» Exercise requirements:
(a) Quote the passage on depositing oil agents word for word, starting at "Incidentally, a step" and ending at "more or less.".
(b) According to the passage on depositing oil agents, what step is generally required between the oil agent removal step and the step of depositing a new specific oil agent?

» Source document:
In this manner, when a predetermined amount of the specific oil agent is deposited on the workpiece on which no remaining oil agent is deposited, the amount of the oil agent deposited can be adjusted easily and accurately. Accordingly, with respect to the workpiece on which the oil agent deposited in a pre-step or the like remains, the oil agent is removed and a new oil agent (specific oil agent) is deposited on the workpiece even in the case where the amount of the oil agent deposited on the workpiece varies widely. Much labor is not required for adjusting the amount of the deposited oil agent to an amount suitable for a post-step. Even in the case where the kind of the oil agent remaining on the workpiece is not suitable for the post-step but another kind of oil agent needs to be deposited in the post-step, a predetermined amount of oil agent of the kind suitable for the post-step can be deposited on the workpiece in accordance with the present invention because a method of removing all the remaining oil agent and depositing a specific oil agent is used in the present invention.

Incidentally, a component, a product or an in-process product thereof can be taken as an example of the workpiece. The material of the workpiece may be metal, synthetic resin, or ceramic. Examples of the metal include steel such as carbon steel, stainless steel or alloy steel, or nonferrous metal such as copper alloy or aluminum alloy. For example, general-purpose plastics or engineering plastics may be used as the synthetic resin.

A metal component to be attached to an internal combustion engine can be taken as an example of the component made of metal. More specifically, a metal shell 101 which is used for forming a gas sensor 100 shown in FIG. 4 and which is to be attached to an exhaust pipe of an internal combustion engine or a metal shell 111 which is used for forming a spark plug 110 shown in FIG. 5 and which is to be attached to an engine block of an internal combustion engine can be taken as an example. Incidentally, a caulking portion 103 or 113 is formed in the metal shell 101 or 111. To form the caulking portion 103 or 113 smoothly by use of a caulking jig, an oil agent needs to be provided at least on a surface of the metal shell 101 or 111 where the caulking portion 103 or 113 will be formed. In this case, the oil agent deposition method according to the present invention is preferably used for depositing a predetermined amount of the oil agent.

The degreasing solution can be selected suitably in accordance with the workpiece and the oil agent deposited on the workpiece in the same manner as in the degreasing process in the background art.

Incidentally, a step of drying the workpiece is generally required between the oil agent removal step for washing off the remaining oil agent deposited on the workpiece and the step of depositing a new specific oil agent. Accordingly, the labor for drying the workpiece in an intermediate step is required more or less.

Therefore, according to the present invention, there is preferably provided the method of depositing an oil agent on a workpiece, wherein: in the removal step, the cleaning is performed by water washing; and in the oil agent deposition step, the workpiece wet with water after the water washing is immersed in an oil agent solution containing a water-soluble oil agent dissolved in water, taken out of the oil agent solution and dried to thereby deposit a predetermined amount of the water-soluble oil agent as the specific oil agent on the workpiece.

» Provided data:
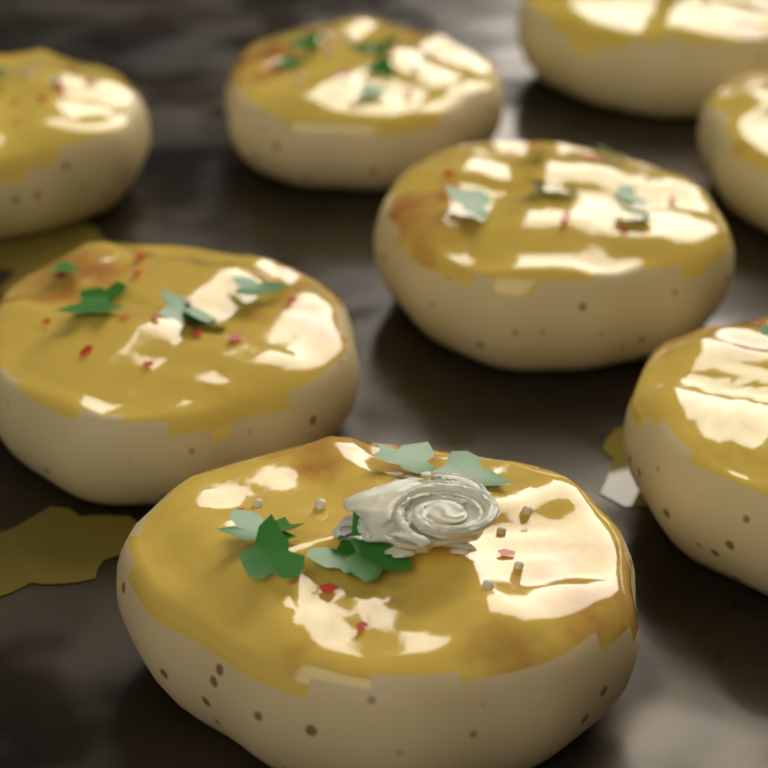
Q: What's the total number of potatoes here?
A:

» Results in order:
(a)
Incidentally, a step of drying the workpiece is generally required between the oil agent removal step for washing off the remaining oil agent deposited on the workpiece and the step of depositing a new specific oil agent. Accordingly, the labor for drying the workpiece in an intermediate step is required more or less.

(b) A step of drying the workpiece.